What it does: Derived from AI researcher Andrej Karpathy's observations on LLM coding pitfalls, this skill enforces four strict principles: Think Before Coding, Simplicity First, Surgical Changes, and Goal-Driven Execution. It requires the AI to explicitly state assumptions, write the absolute minimum required code, and clean up its own mess without touching unrelated files.

Why it's a must-have: AI models notoriously love to overcomplicate abstractions and silently change code they don't understand. You must install this to act as a strict tech lead that slaps the AI on the wrist whenever it tries to over-engineer a simple 50-line fix into a 1,000-line disaster.

4. Addy Osmani's Agent Skills

Repository: addyosmani/agent-skills

What it does: Built by Chrome engineering leader Addy Osmani, this is a suite of production-grade engineering workflows triggered by simple slash commands (like /spec, /plan, /build, /test). It encodes the quality gates and best practices that senior engineers use, forcing the AI to validate its work incrementally rather than doing it all in one giant, unverified pass.

Why it's a must-have: If you want enterprise-grade code quality, you need this. It ensures your agent doesn't skip testing or code review. You should use this to bring structured, predictable lifecycle management to every feature you build with AI.

5. Taste Skill

Repository: Leonxlnx/taste-skill

What it does: Billed as the "Anti-Slop Frontend Framework," this skill upgrades the visual output of AI-built interfaces. Instead of the default boilerplate UI that looks like a generic dashboard from 2018, Taste Skill forces the agent to use premium layout patterns, strong typography, appropriate motion, and proper spacing.

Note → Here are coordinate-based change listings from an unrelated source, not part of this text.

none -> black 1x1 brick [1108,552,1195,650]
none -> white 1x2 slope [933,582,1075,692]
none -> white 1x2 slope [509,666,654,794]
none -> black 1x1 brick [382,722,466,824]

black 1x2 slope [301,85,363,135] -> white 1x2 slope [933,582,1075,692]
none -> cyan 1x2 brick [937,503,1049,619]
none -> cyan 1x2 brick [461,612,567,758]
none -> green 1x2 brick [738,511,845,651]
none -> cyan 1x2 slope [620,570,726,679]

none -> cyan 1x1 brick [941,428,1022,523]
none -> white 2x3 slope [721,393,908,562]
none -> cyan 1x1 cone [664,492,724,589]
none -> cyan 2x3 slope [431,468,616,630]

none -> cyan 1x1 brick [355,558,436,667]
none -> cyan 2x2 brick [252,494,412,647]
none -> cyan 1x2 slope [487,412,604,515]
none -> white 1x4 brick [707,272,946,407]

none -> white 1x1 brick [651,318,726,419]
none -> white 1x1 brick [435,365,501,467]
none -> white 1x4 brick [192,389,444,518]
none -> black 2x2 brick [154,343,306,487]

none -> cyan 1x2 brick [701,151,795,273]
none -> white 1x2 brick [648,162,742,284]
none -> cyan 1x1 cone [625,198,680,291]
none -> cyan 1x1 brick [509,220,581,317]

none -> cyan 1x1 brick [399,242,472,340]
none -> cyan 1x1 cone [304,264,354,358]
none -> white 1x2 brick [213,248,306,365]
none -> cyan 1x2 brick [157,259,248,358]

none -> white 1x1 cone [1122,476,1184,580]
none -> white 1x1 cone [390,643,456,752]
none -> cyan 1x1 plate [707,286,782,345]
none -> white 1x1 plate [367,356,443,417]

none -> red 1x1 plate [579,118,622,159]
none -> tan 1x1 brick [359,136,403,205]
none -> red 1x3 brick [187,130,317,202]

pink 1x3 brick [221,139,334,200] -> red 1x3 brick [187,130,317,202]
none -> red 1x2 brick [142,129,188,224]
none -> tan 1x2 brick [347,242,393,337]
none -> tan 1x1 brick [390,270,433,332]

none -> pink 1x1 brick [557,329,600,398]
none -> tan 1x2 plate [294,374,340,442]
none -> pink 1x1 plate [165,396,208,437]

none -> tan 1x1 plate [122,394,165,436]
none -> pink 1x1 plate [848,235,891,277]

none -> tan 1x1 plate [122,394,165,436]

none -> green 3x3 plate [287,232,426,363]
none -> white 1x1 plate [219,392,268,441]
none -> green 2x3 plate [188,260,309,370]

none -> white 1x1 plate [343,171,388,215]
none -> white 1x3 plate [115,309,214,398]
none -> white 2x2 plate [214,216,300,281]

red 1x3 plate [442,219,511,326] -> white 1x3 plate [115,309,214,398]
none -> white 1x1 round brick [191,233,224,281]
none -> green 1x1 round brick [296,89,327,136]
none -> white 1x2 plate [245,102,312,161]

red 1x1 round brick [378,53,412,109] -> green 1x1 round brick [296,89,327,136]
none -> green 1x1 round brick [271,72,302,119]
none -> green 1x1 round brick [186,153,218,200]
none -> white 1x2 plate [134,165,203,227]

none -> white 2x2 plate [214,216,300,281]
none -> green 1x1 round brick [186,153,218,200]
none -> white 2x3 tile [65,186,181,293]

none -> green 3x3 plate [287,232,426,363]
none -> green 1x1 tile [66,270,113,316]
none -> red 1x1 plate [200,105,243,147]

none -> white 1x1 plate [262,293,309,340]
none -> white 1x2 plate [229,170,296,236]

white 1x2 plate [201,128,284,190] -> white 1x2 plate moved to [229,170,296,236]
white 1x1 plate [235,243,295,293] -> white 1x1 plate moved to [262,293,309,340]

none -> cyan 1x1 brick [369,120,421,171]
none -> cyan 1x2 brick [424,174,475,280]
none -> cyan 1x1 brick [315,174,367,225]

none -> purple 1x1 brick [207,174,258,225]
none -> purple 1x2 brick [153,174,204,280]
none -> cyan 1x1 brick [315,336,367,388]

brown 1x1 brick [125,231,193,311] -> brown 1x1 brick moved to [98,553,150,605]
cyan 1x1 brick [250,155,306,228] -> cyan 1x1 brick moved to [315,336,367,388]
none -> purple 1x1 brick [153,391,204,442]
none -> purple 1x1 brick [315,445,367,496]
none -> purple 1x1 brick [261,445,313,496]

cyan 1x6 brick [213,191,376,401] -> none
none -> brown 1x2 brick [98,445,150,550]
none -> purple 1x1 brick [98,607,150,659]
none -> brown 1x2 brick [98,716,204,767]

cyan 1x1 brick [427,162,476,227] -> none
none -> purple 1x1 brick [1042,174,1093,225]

Why it's a must-have: AI defaults to mediocre design. If you're building user-facing applications, installing Taste Skill is the difference between an app that looks like a cheap prototype and one that feels like a premium, thoughtfully crafted product. Use this to instantly elevate your frontend code without needing to constantly micromanage CSS padding and font weights.

The Bottom Line

You wouldn't let a junior engineer commit straight to production without a spec, a plan, or a code review. Stop letting your AI do it. By installing these skills, you provide the guardrails necessary to get consistent, high-quality output. Install them, set your standards, and let the agents do the heavy lifting.